China’s stock market is about to collapse
It’s been an ugly week for Chinese equities, but today’s performance is a whole other level of ugly:
Today marked the fourth largest decline of the Shanghai Composite in two decades.
We’ve discussed the insane valuations on the Shanghai and Shenzen stock-exchange before. As our regular readers will know, today’s fireworks have been a long time in the making.
Today the benchmark Shanghai Composite plunged 6.4%. That brings the carnage for the week to a total of 13.3%.
Next stop?
All major stock-market reversals are worthy of attention: But this is different.
This is the world’s second largest economy, and it’s a house of cards.
China is primed for collapse
Let’s take a step back and take a look at how dire the situation is for China, and why China’s situation has important ramifications for the world.
By last summer, China’s central planners had become extremely concerned that their real estate bubble was looking increasingly ominous. Housing prices had clearly stalled. Construction had dropped rapidly. Defaults were rising. And China’s GDP was plunging to levels not seen in 25 years.
Around that time China’s banking insiders were also beginning to whisper about the size of China’s shadow-banking system, and whether or not a complete collapse of China’s banks could be looming on the horizon.
For all the talk of the “China miracle”, it had become obvious in 2014 that the party was over.
In a terrifying case of “what could possibly go wrong”, China’s economic mandarins ordered China’s central bank to drop interest rates, and spew billions of dollars worth of liquidity into the economy. Making matters even scarier: The PBOC allowed China’s banks to leverage up, and decrease banking reserve ratios.
On the political front, China’s supreme leader, Xi Jinping pushed for intellectually bereft economic policies designed to keep the party going at all costs. The Shanghai Composite rose like a rocket, soaring 125% in under a year, while brokerages saw their margin loans explode 500% to a terrifying 2 trillion yuan.
Today’s China Ponzi
Today, China’s markets are a Ponzi scheme of historic proportions. If they collapse, the blast radius will engulf the world’s financial markets.
The Hong Kong stock exchange for example, has risen handsomely on the back of capital flooding in from the mainland. A collapse in Shanghai and Shenzen will have immediate implications for Hong Kong, and on world markets by proxy. Consider also, that millions of Chinese investors borrow against their home-equity to invest in the stock market. The irony here is that the stock bubble which Beijing manufactured to offset their collapsing real-estate bubble, could end up being the catalyst for the collapse of housing prices.

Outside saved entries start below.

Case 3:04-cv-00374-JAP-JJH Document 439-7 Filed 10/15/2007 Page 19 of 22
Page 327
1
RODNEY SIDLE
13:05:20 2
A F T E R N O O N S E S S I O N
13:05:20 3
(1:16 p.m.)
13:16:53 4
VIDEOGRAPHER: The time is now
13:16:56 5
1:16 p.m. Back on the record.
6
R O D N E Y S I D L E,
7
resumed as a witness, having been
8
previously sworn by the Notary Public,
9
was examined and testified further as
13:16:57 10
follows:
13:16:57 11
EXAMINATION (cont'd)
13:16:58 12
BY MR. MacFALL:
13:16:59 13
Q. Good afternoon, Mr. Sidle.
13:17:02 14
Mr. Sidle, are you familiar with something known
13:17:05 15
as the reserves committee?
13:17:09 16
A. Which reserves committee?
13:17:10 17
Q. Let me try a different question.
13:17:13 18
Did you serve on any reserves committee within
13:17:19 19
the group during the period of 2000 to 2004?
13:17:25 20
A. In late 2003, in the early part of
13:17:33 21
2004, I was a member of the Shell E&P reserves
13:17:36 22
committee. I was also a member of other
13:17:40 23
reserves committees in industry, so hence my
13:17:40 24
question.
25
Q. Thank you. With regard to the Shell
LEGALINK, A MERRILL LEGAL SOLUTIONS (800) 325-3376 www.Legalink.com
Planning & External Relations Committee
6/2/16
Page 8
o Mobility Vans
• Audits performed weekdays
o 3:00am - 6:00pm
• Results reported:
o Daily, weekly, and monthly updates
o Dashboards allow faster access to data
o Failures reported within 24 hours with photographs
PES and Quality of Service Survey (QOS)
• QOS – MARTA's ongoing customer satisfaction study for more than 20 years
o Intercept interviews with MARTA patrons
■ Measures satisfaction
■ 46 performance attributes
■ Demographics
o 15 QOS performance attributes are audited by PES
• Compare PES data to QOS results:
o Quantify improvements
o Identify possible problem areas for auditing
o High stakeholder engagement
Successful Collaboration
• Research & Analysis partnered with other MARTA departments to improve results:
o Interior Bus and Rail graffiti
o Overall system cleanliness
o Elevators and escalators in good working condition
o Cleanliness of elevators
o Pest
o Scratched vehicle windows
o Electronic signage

Perhaps scariest of all, is the great unknown of China’s unregulated shadow banking system, which has no oversight or margin requirements to speak of. Shadow banks have negligible capital reserves. Their non-existent regulatory requirements have allowed the sector to take on near suicidal levels of leverage, which in a rising market has powerfully distorted growth to the upside. Unfortunately for China’s shadow banks, that sword cuts both ways. As credit markets tighten, the risk of catastrophic losses becomes more probable.
As of today, there are no indications that this move has run out of steam to the downside. But we have little doubt that there are panicked plans being scrapped together in China’s halls of power at this very moment. Needless to say, they won’t work. If governments could simply decree economic success over the long term, we would all be speaking Latin.
Did the China bubble just pop? We think it’s highly possible. But we have no doubt that “emergency measures” will be attempted.
Global Risks
There are risks here too for global investors: Global emerging market funds are heavily weighted towards China. And China’s equity market implosion seems to have arrived at exactly the moment when US equity markets are overvalued and highly uncertain. Add the risk of a Greek exit to the global equation, and the larger picture of a global financial rout cannot be dismissed.
We would call China’s swooning markets a “black swan” event, but the truth is there are multiple black swans circling overhead: Greece alone has the ability to send the Eurozone into a tailspin. Back in the US, technology stocks are seriously overvalued and running on little more than promises. Meanwhile rest of the world seems to be making a habit of lowering GDP expectations with each successive quarter.
We have no doubt that Xi Jinping will push the PBOC to pull another miracle out it’s hat. But when we see leverage at these levels, combined with anemic oversight, there’s little doubt in our minds: A China implosion is coming. And it might be here already. This bears watching closely.